Поэт о злом и добром распевает,
И чувствует он пламенно и бурно,
Совсем не так, как человек обычный,
Который даже в горе вял и скучен.
Насколько человек обычный выше
Животного, настолько ж песнопевец
Людей неодаренных благородней.

ТЕМ, КТО КАЛЕЧИТ ЯЗЫК

Строил Палладий, не портил, ты ж, дикое время,
Видело в нем нарушителя правил.
Много сильнее художник, чем время, — он молвит:
«Я тебе ставлю закон, а не ты мне».
Высится гордый дворец, подтверждая, что выше
Смелый художник, чем рабский обычай.

ФЕРЕНЦ КЁЛЬЧЕИ

Перевод Л. Мартынова

Ференц Кёльчеи (1790–1838). — Первый крупный венгерский поэт-романтик, видный участник антигабсбургской либерально-дворянской политической оппозиции 20–30-х годов. Лирика Кёльчеи проникнута чувством разлада между национально-освободительными мечтами и отсталой консервативной общественной действительностью.

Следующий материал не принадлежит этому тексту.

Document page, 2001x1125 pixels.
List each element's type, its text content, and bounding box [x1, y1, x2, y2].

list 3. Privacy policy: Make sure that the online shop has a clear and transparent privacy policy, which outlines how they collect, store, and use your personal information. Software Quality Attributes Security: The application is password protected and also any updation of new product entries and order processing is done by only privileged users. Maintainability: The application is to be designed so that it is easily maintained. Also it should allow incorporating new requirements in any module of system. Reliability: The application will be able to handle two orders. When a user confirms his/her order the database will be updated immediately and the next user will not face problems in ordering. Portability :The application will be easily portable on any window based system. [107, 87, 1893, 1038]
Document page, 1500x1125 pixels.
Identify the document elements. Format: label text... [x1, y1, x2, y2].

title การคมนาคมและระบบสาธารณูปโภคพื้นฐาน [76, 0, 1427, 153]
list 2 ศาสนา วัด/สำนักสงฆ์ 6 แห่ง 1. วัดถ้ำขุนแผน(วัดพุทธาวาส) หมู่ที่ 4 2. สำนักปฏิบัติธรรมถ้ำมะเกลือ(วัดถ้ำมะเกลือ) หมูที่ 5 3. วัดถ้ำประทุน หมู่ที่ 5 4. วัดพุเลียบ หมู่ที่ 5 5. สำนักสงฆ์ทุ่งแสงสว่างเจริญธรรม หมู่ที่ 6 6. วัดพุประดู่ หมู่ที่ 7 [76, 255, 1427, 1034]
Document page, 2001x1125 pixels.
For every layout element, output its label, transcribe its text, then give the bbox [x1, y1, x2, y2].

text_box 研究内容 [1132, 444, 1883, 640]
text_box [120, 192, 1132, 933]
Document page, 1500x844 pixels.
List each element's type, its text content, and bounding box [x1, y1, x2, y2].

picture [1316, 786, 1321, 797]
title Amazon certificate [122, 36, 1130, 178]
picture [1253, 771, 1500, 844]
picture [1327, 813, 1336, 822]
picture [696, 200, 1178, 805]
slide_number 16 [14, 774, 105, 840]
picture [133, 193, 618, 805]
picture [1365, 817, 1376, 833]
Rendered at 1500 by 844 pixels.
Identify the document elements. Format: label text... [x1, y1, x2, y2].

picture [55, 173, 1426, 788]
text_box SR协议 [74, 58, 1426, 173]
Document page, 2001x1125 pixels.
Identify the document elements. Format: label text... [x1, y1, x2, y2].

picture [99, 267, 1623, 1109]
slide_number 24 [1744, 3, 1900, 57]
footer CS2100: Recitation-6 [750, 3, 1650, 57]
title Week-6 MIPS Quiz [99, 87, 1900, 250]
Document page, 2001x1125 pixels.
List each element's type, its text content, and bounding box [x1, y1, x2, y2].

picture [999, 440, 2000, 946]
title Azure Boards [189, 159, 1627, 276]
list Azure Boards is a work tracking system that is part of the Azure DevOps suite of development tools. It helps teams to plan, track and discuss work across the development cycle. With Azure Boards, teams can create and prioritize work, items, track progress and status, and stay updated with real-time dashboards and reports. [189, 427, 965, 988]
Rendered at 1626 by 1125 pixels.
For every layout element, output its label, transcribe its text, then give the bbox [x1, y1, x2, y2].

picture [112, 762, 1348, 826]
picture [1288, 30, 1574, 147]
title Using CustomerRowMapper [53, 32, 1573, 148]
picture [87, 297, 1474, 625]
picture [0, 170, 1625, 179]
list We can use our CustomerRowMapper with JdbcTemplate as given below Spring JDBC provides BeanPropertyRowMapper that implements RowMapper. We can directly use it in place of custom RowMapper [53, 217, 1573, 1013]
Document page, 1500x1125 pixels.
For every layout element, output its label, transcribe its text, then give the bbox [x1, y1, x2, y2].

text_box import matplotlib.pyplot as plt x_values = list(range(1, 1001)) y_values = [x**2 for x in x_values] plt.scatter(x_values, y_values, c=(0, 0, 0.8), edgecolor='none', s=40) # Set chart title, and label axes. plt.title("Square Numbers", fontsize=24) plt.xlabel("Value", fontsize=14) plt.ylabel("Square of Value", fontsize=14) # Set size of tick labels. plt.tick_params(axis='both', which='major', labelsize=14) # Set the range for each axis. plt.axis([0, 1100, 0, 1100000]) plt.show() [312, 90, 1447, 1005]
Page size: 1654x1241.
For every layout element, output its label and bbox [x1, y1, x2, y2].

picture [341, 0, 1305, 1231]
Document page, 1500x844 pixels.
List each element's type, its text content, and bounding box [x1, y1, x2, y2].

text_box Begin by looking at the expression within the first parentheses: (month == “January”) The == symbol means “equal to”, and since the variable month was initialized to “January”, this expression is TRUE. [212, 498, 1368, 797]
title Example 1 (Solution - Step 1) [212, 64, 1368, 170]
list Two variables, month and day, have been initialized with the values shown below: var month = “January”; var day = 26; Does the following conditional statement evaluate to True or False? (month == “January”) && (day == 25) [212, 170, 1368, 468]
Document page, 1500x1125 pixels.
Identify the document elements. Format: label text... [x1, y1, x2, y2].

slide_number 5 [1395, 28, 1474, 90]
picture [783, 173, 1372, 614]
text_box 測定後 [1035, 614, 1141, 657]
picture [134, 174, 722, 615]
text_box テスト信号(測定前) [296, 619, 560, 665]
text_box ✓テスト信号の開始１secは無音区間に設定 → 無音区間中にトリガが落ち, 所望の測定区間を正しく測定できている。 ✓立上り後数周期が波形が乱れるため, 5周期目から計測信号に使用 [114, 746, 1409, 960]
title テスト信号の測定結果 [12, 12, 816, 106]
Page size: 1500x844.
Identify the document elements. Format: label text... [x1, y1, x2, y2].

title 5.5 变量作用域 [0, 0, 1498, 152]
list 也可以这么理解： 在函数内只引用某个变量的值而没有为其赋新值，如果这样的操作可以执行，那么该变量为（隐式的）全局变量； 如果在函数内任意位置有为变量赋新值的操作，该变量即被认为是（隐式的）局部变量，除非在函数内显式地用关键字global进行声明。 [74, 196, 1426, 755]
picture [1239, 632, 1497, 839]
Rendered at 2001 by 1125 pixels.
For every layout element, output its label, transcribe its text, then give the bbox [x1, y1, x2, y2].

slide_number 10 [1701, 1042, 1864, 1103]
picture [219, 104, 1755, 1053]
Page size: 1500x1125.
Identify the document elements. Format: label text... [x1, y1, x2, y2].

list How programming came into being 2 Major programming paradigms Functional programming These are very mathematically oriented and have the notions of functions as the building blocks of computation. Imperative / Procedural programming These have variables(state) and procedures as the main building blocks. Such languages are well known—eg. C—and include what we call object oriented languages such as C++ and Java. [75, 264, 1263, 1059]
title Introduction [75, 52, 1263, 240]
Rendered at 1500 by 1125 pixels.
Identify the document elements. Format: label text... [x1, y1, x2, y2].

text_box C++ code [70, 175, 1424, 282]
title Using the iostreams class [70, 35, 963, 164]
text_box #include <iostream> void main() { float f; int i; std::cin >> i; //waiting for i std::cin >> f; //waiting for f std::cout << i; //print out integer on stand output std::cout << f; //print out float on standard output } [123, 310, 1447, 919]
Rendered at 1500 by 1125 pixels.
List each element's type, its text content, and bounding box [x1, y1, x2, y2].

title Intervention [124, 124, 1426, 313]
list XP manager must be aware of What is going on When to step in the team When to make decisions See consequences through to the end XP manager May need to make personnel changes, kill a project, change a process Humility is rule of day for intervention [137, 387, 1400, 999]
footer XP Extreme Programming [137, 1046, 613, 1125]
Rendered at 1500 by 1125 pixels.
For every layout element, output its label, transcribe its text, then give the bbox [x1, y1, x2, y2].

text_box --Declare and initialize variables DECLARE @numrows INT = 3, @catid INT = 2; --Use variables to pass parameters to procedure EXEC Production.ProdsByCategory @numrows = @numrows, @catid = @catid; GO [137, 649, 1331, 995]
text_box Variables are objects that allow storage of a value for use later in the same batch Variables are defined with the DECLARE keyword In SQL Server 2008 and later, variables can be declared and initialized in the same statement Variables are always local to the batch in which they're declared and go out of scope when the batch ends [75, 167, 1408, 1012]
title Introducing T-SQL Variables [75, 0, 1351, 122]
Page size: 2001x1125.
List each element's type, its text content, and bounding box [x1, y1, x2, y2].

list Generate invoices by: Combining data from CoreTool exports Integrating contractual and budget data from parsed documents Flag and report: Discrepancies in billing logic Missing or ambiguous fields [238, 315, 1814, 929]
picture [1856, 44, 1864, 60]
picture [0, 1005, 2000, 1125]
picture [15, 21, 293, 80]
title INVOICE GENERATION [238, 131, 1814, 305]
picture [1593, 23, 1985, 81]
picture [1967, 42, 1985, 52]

Ноты, созвучные своей патриотической скорби, он искал, в частности, в немецком романтизме.

ЛОДКА

В лодочке плыву я,
Волна кипит,
В небе надо мною
Журавль трубит.
О небесный странник,
Мчись над землей!
Как бы мне хотелось
Лететь с тобой!
Радостную землю
Ты там найдешь,
Где цветы прекрасны
И плод хорош.
Эх, с тобою вместе
Летел бы я
Вольные такие
Искать края!
Там, где хмурых зимних
Нет облаков,
Может быть, найдется
Надежный кров,
Чтобы беспечально
Шел день за днем,
Радужной надежды
Горя огнем!
Там вечерний ветер
К листве приник
И вблизи порога
Звенит родник!
Бог с тобою, лодка!
Кто там во тьме
Трепетные руки
Простер ко мне?

ГЛУХО

О, плакать, плакать бы и плакать,
Как никогда нигде никто;
Рыдать о счастье утонувшем,
Как не рыдал еще никто.
Там, где-то на вершинах боли,
Кто это мог бы, кто бы, кто?
Ах, эта боль,
Нет боли горше,
Мятежнее и горячей.
Что ж из груди кровавой лавой
Не льется сердце;
Что же слезы
Не выкипают из очей!

ГЕРГЕЙ ЦУЦОР

Гергей Цуцор (1800–1866). — Поэт и языковед, один из основоположников эпического романтико-патриотического жанра. Писал отмеченные живой наблюдательностью и юмором стихи, баллады и песни.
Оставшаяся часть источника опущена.